An ICLR 2025 paper proposing a new method for measuring whether LLM explanations are faithful — i.e. whether the concepts the explanation cites as influential actually are influential in the model's behaviour. The authors give a rigorous definition of faithfulness in terms of the difference between the set of concepts the explanation implies are influential and the set that truly are, and present a method that uses (1) an auxiliary LLM to construct realistic counterfactuals by modifying concept values in the input, and (2) a Bayesian hierarchical model to quantify per-concept causal effects at example and dataset level.

Contribution

Two contributions: a formal definition of LLM explanation faithfulness in terms of concept-level causal effects, and a counterfactual + Bayesian-hierarchical estimation method that operationalises it.
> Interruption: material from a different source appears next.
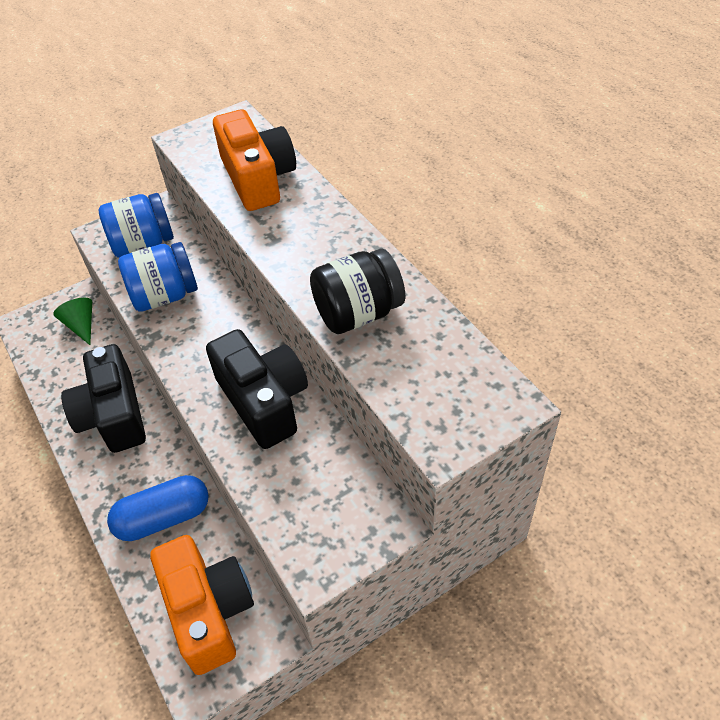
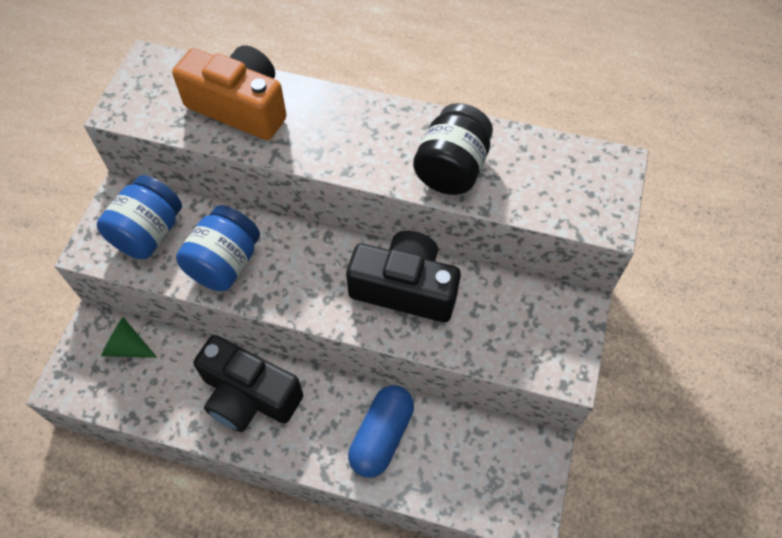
camera: 45 degrees left, 10 degrees up
(208, 610) = (485, 468): orange camera -> none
Applied to a social-bias hiring task, it uncovers cases where LLM explanations cite age, traits and skills but hide the influence of gender; applied to medical QA, it uncovers misleading attributions about which evidence drove the answer.

Method

Causal/counterfactual evaluation pipeline: LLM-generated counterfactual inputs + Bayesian hierarchical model of causal effects at example and dataset level; applied to social-bias and medical-QA benchmarks.

Relevance to RISE

Provides a deployable instrument for the reasoning-faithfulness pillar of RISE. Any pipeline that surfaces an LLM's stated reasons (e.g. an autonomous reviewer system like reviewer or an autonomous scientist like sakana-ai-scientist) can use this method to audit when those stated reasons are misleading, complementing the related findings of 1.

Critique / open questions

Counterfactuals are themselves LLM-generated, which can introduce artefacts; the method is demonstrated on two tasks (social bias, medical QA) and its applicability to long-form research-style explanations needs separate evaluation. Bayesian hierarchical estimation may be expensive to scale across many dataset items.

Key quotes

"We define faithfulness in terms of the difference between the set of concepts that LLM explanations imply are influential and the set that truly are."

"On a social bias task, we uncover cases where LLM explanations hide the influence of social bias."